Le géant des biotechnologies basé à Saint Louis juge infondées les critiques sur ses accords de licence. Un avis que ne partagent pas certains de ses rivaux et des semenciers plus petits.

"Nous estimons désormais que Monsanto contrôle jusqu'à 90%" des OGM, ce qui est "presque incroyable", souligne Neil Harl, un économiste en agriculture de l'université de l'Iowa, spécialiste de l'industrie semencière. "Le résultat est un renforcement de l'emprise de Monsanto et la possibilité pour la firme d'augmenter ses prix sur le long terme. C'est ce que nous avons déjà observé ces cinq dernières années."

Monsanto a augmenté le prix de certaines variétés de maïs de 25% l'an dernier, et une hausse supplémentaire de 7% est prévue pour les semences de maïs en 2010. Les prix des sojas Monsanto se sont envolés de 28% en 2008 et seront stables ou en hausse de 6% en 2010, selon la porte-parole de la société Kelli Powers.

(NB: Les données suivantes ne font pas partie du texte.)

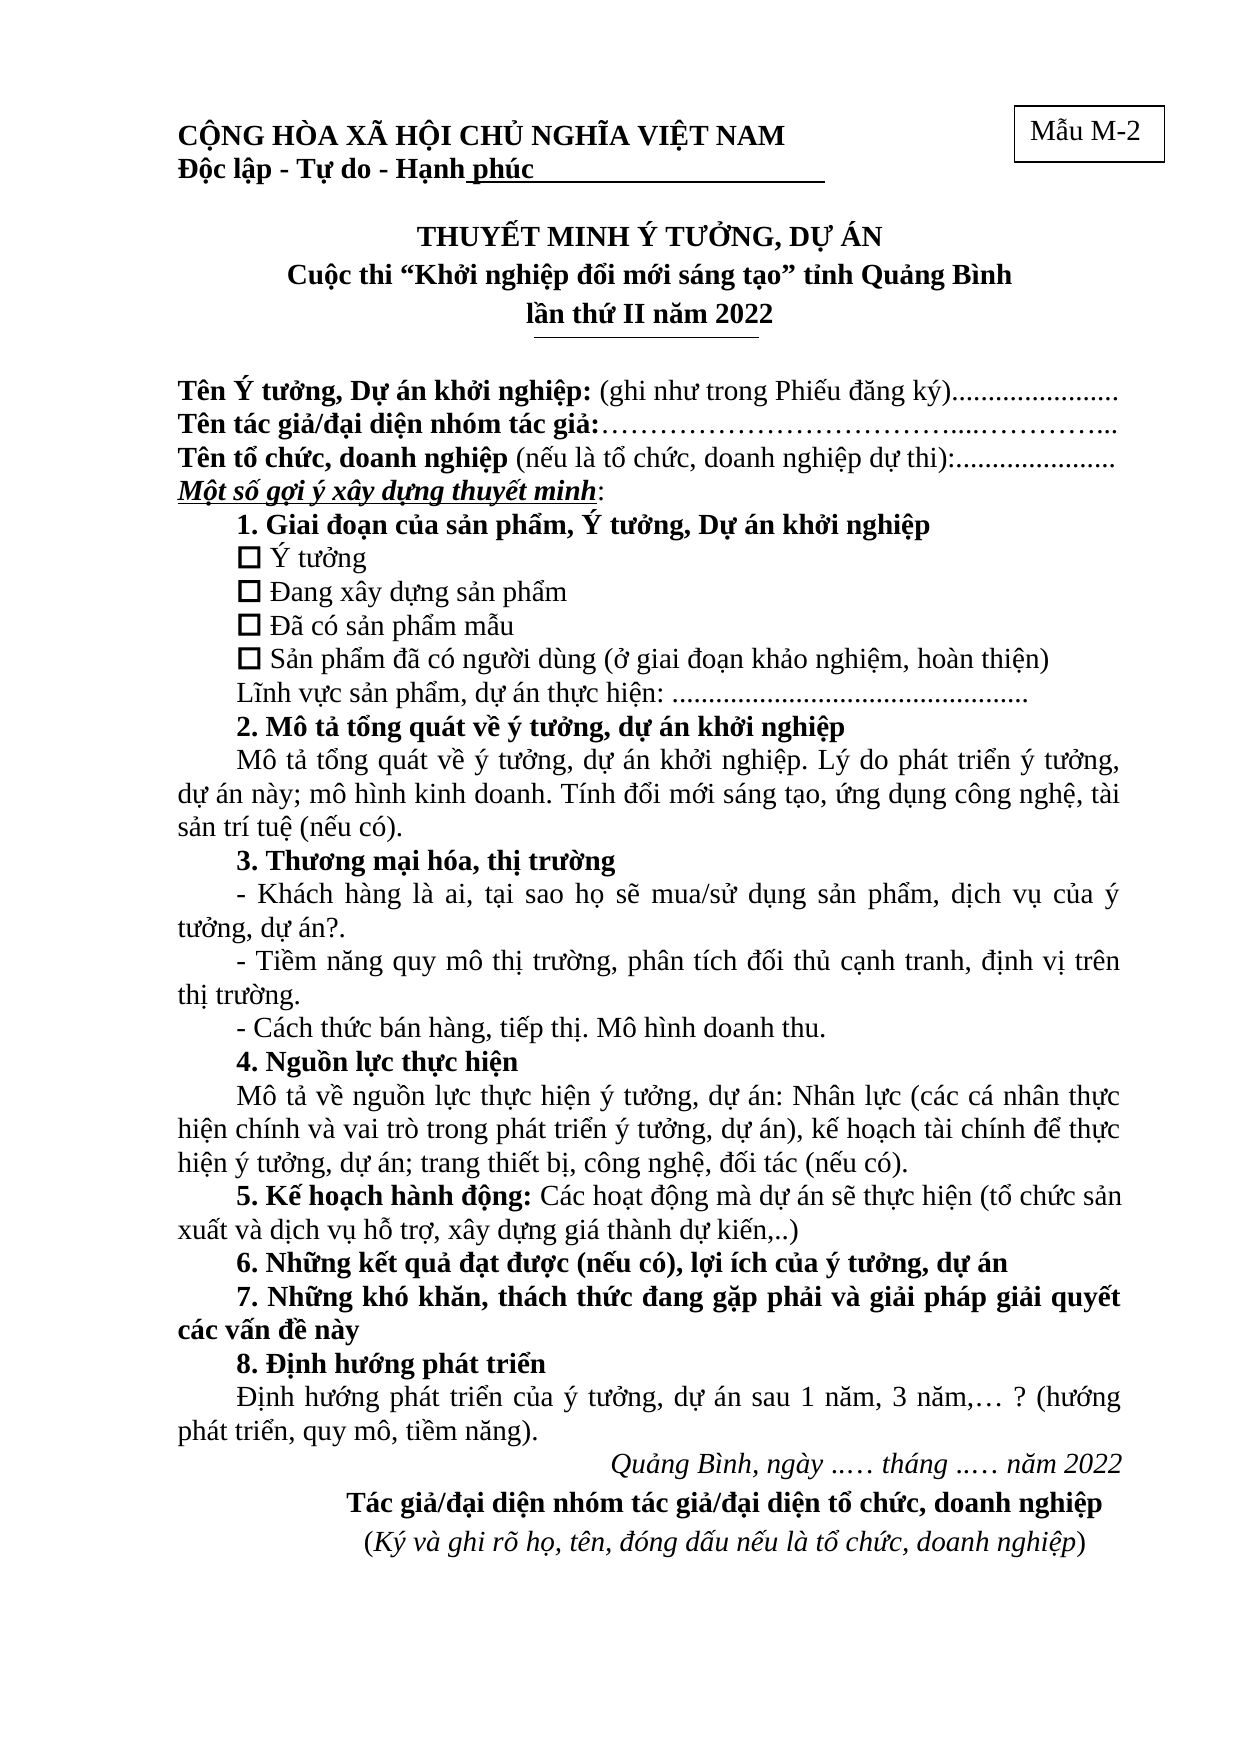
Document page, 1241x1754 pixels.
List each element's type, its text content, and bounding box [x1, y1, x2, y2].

text Ý tưởng [177, 541, 1122, 574]
text Tên tổ chức, doanh nghiệp (nếu là tổ chức, doanh nghiệp dự thi):...................... [177, 440, 1122, 473]
text Tên Ý tưởng, Dự án khởi nghiệp: (ghi như trong Phiếu đăng ký)....................... [177, 373, 1122, 406]
text 3. Thương mại hóa, thị trường [177, 843, 1122, 876]
text 5. Kế hoạch hành động: Các hoạt động mà dự án sẽ thực hiện (tổ chức sản xuất và dịch vụ hỗ trợ, xây dựng giá thành dự kiến,..) [177, 1178, 1122, 1245]
text Mô tả tổng quát về ý tưởng, dự án khởi nghiệp. Lý do phát triển ý tưởng, dự án này; mô hình kinh doanh. Tính đổi mới sáng tạo, ứng dụng công nghệ, tài sản trí tuệ (nếu có). [177, 742, 1122, 843]
text Mô tả về nguồn lực thực hiện ý tưởng, dự án: Nhân lực (các cá nhân thực hiện chính và vai trò trong phát triển ý tưởng, dự án), kế hoạch tài chính để thực hiện ý tưởng, dự án; trang thiết bị, công nghệ, đối tác (nếu có). [177, 1078, 1122, 1178]
text THUYẾT MINH Ý TƯỞNG, DỰ ÁN [177, 219, 1122, 252]
text 1. Giai đoạn của sản phẩm, Ý tưởng, Dự án khởi nghiệp [177, 507, 1122, 541]
text 7. Những khó khăn, thách thức đang gặp phải và giải pháp giải quyết các vấn đề này [177, 1279, 1122, 1346]
text Lĩnh vực sản phẩm, dự án thực hiện: ................................................. [177, 675, 1122, 709]
text Quảng Bình, ngày ..… tháng ..… năm 2022 [177, 1447, 1122, 1480]
text Sản phẩm đã có người dùng (ở giai đoạn khảo nghiệm, hoàn thiện) [177, 642, 1122, 675]
text lần thứ II năm 2022 [177, 296, 1122, 329]
text Định hướng phát triển của ý tưởng, dự án sau 1 năm, 3 năm,… ? (hướng phát triển, quy mô, tiềm năng). [177, 1379, 1122, 1447]
text Đã có sản phẩm mẫu [177, 608, 1122, 642]
text - Tiềm năng quy mô thị trường, phân tích đối thủ cạnh tranh, định vị trên thị trường. [177, 943, 1122, 1011]
text 2. Mô tả tổng quát về ý tưởng, dự án khởi nghiệp [177, 709, 1122, 742]
text 8. Định hướng phát triển [177, 1346, 1122, 1379]
text 6. Những kết quả đạt được (nếu có), lợi ích của ý tưởng, dự án [177, 1245, 1122, 1279]
text Tên tác giả/đại diện nhóm tác giả:………………………………....…………... [177, 406, 1122, 440]
text Tác giả/đại diện nhóm tác giả/đại diện tổ chức, doanh nghiệp (Ký và ghi rõ họ, tên, đóng dấu nếu là tổ chức, doanh nghiệp) [327, 1485, 1122, 1557]
text Một số gợi ý xây dựng thuyết minh: [177, 473, 1122, 507]
text - Khách hàng là ai, tại sao họ sẽ mua/sử dụng sản phẩm, dịch vụ của ý tưởng, dự án?. [177, 876, 1122, 943]
text Đang xây dựng sản phẩm [177, 574, 1122, 608]
text Cuộc thi “Khởi nghiệp đổi mới sáng tạo” tỉnh Quảng Bình [177, 257, 1122, 291]
text 4. Nguồn lực thực hiện [177, 1044, 1122, 1078]
text - Cách thức bán hàng, tiếp thị. Mô hình doanh thu. [177, 1011, 1122, 1044]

La controverse autour de Monsanto soulève une question essentielle: quel contrôle une entreprise peut-elle avoir sur les semences, qui sont à la base de la production alimentaire? Les accords de licence ont fait de la technologie de Monsanto l'une des plus largement et rapidement diffusées dans l'histoire de l'agriculture américaine. Aujourd'hui, lorsqu'un fermier américain achète des sacs de semences aux noms commerciaux obscurs, comme AgVenture ou M-Pride Genetics, il paye en fait pour des produits sous licence Monsanto.

Une clause de ses contrats pour le maïs a aidé Monsanto à acheter 24 sociétés semencières indépendantes aux Etats-Unis ces dernières années: elle stipule que si une entreprise change de propriétaire, son stock contenant des gènes Monsanto doit être "détruit immédiatement". Selon un porte-parole de la firme, cette disposition n'aurait plus cours.

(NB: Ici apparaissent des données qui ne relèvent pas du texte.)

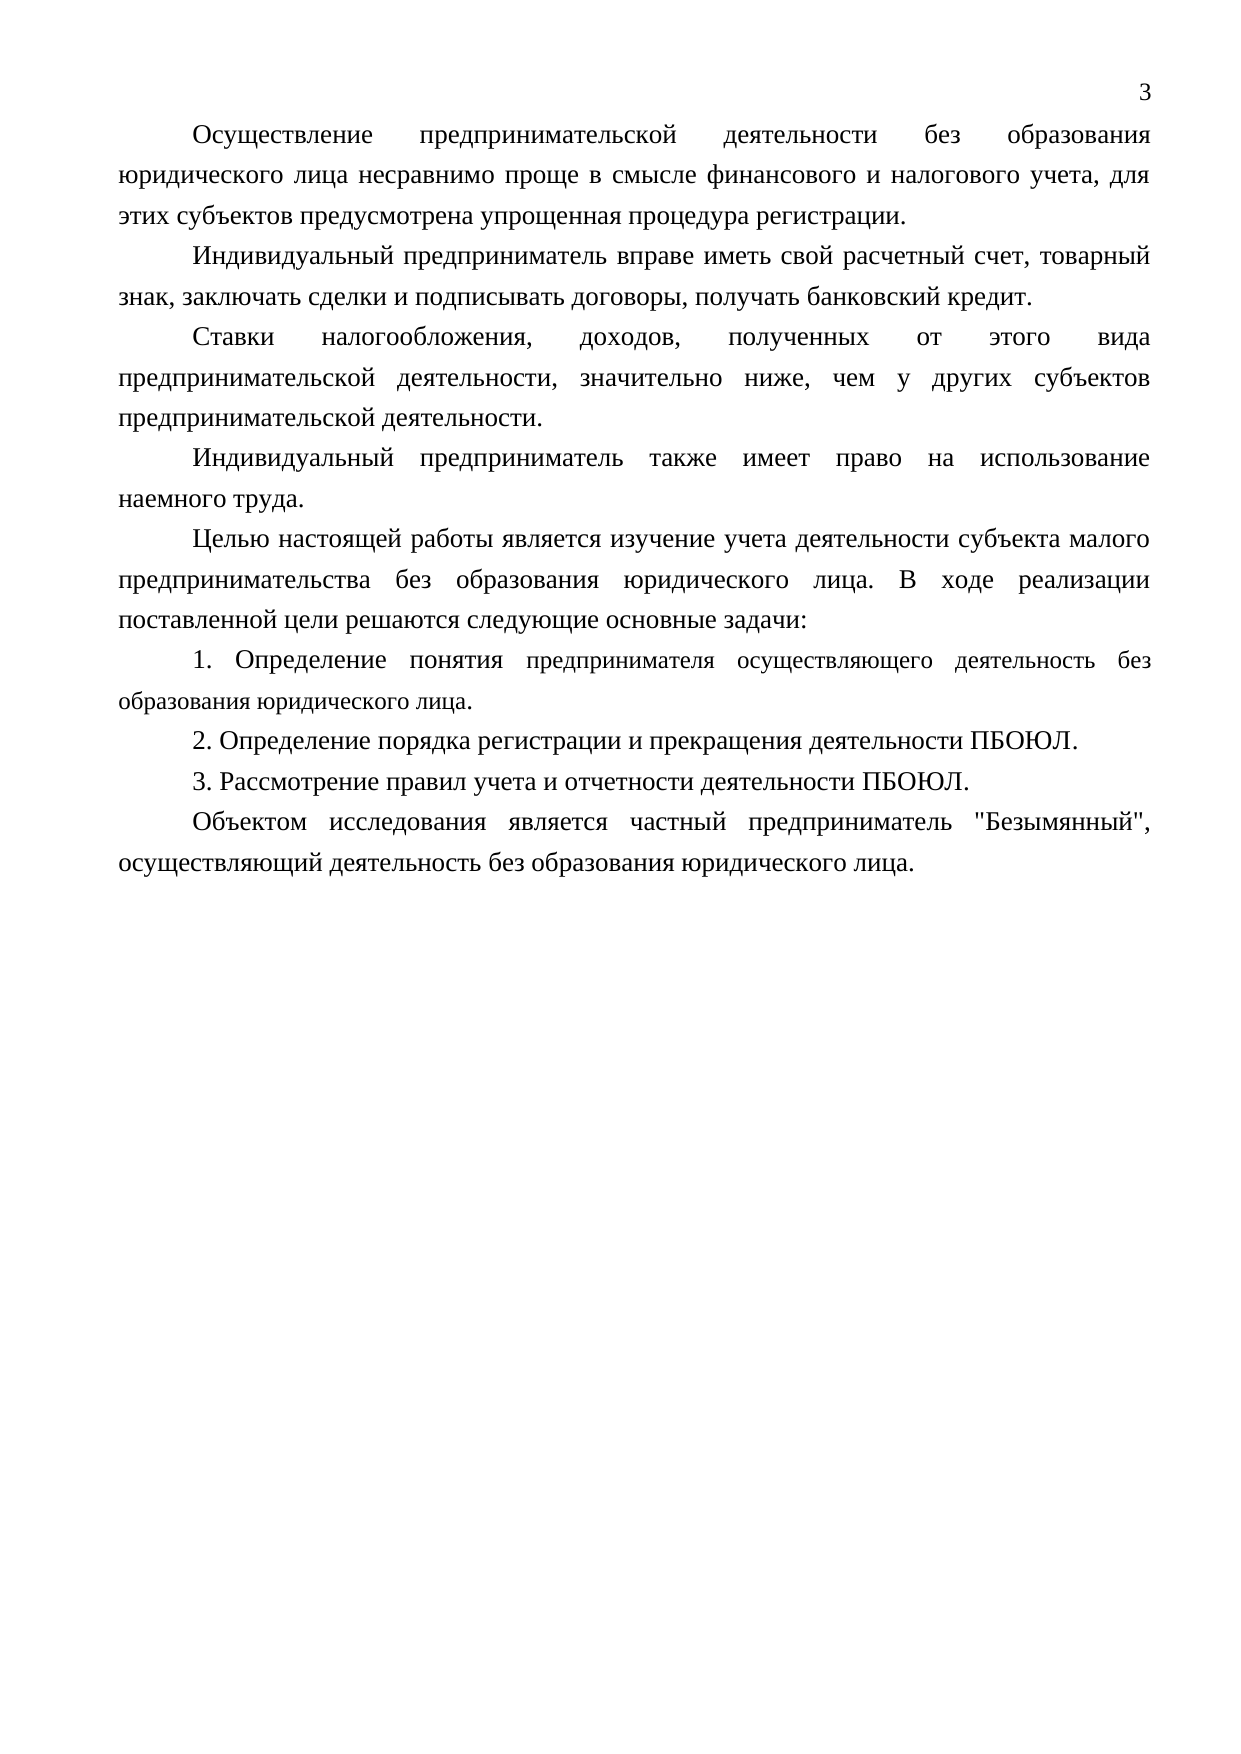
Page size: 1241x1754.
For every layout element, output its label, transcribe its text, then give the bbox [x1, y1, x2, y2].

Une autre clause figurant dans des contrats remontant à plusieurs années aide aussi à comprendre la croissance rapide de Monsanto. L'un des contrats offrait à un semencier indépendant des rabais importants s'il s'engageait à ce que les produits Monsanto représentent jusqu'à 70% de son stock total pour le maïs. Dans une plainte déposée en 2004, et qui s'est soldée par un règlement à l'amiable, la société rivale Syngenta a qualifié cette pratique de "politique de la terre brûlée" pour l'exclure du marché.

Les contrats examinés par l'AP interdisent aux semenciers d'en discuter les termes, et Monsanto se réserve le droit de les annuler, et du coup de priver une entreprise de son stock, en cas de violation des clauses de confidentialité.

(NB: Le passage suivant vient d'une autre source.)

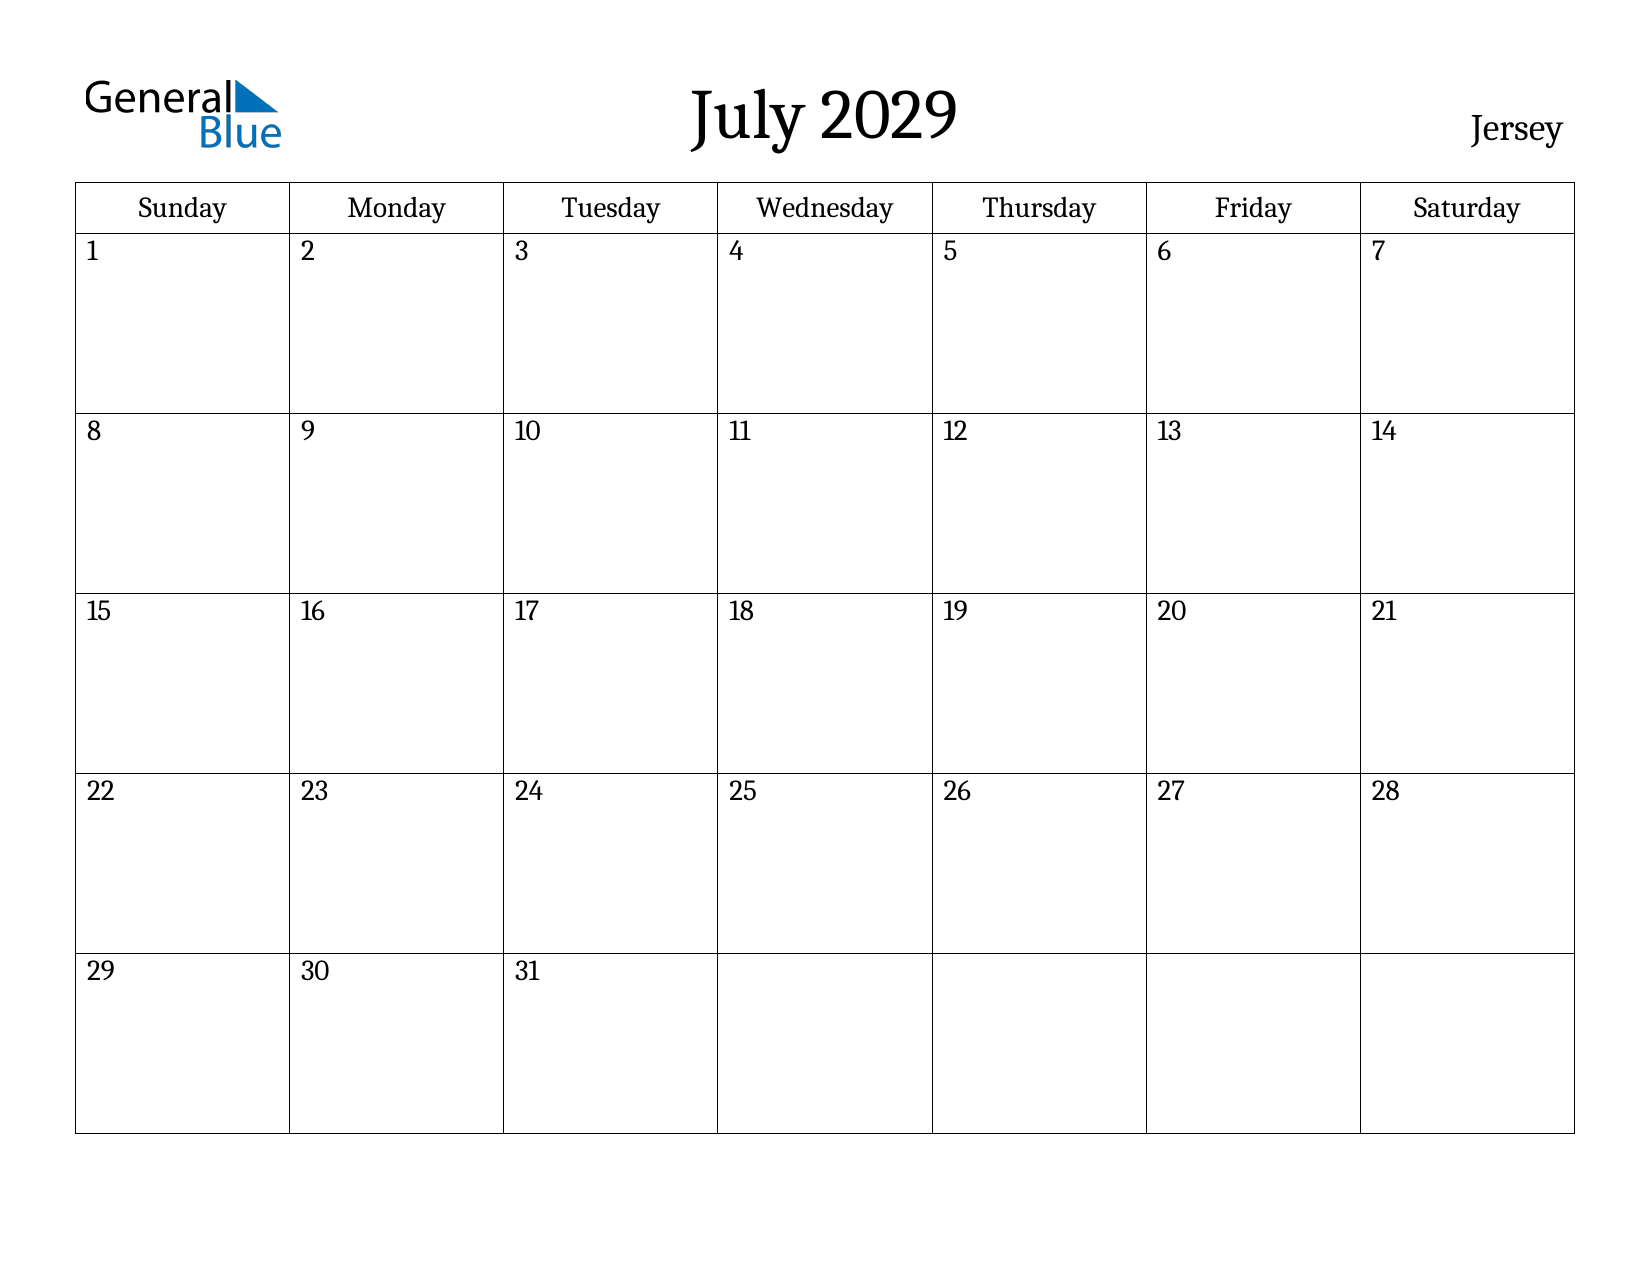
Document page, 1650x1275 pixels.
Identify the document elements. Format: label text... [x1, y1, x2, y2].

Les semenciers indépendants ont théoriquement la possibilité de rompre leur contrat pour recommencer à vendre à vendre des semences conventionnelles, mais en pratique ils expliquent que ce peut être ruineux financièrement.

Le gène de résistance à l'herbicide Roundup de Monsanto est en effet devenu la norme dans l'agriculture américaine, et les petites entreprises craignent de perdre des clients si elles y renoncent. En outre, ces sociétés ont souvent investi du temps et de l'argent pour adapter les produits Monsanto à leurs besoins, et leur abandon peut donc être coûteux.